> _PROBLEM TO SOLVE_
Each line in the records below that has the word "left" should be copied.

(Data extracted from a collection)
----
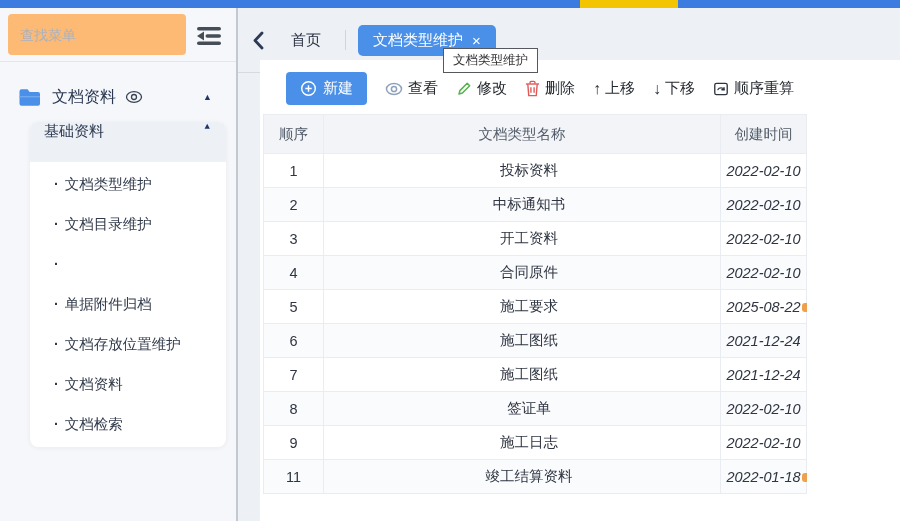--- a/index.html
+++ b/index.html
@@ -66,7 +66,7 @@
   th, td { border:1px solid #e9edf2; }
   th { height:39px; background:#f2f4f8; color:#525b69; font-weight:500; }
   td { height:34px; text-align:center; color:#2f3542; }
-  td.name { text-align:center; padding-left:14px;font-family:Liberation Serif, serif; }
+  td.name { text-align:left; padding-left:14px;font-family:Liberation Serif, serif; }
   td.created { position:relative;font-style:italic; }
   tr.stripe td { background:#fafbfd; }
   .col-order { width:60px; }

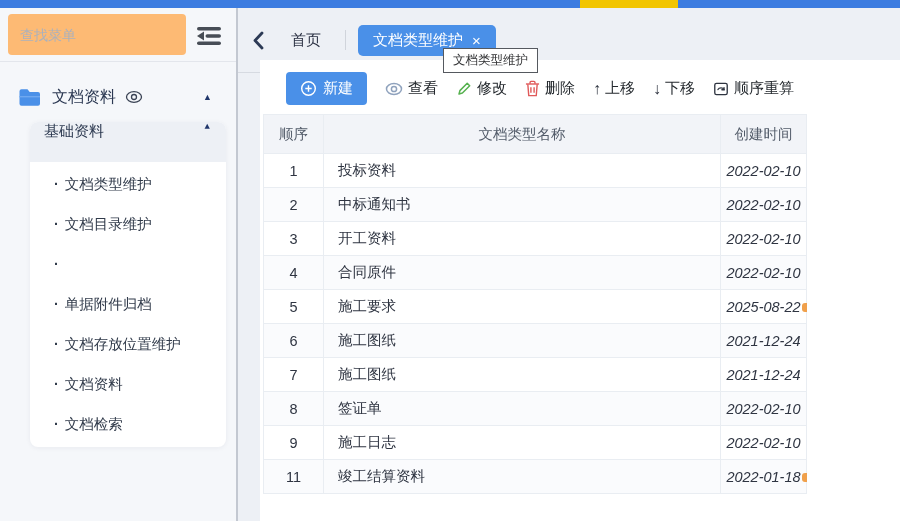--- a/index.html
+++ b/index.html
@@ -293,11 +293,6 @@
                 <td class="name">施工日志</td>
                 <td class="created">2022-02-10</td>
               </tr>
-              <tr class="stripe">
-                <td>11</td>
-                <td class="name">竣工结算资料</td>
-                <td class="created">2022-01-18<span class="flag"></span></td>
-              </tr>
             </tbody>
         </table>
----
> _RESULT FOR THIS EXERCISE_
-  td.name { text-align:center; padding-left:14px;font-family:Liberation Serif, serif; }
+  td.name { text-align:left; padding-left:14px;font-family:Liberation Serif, serif; }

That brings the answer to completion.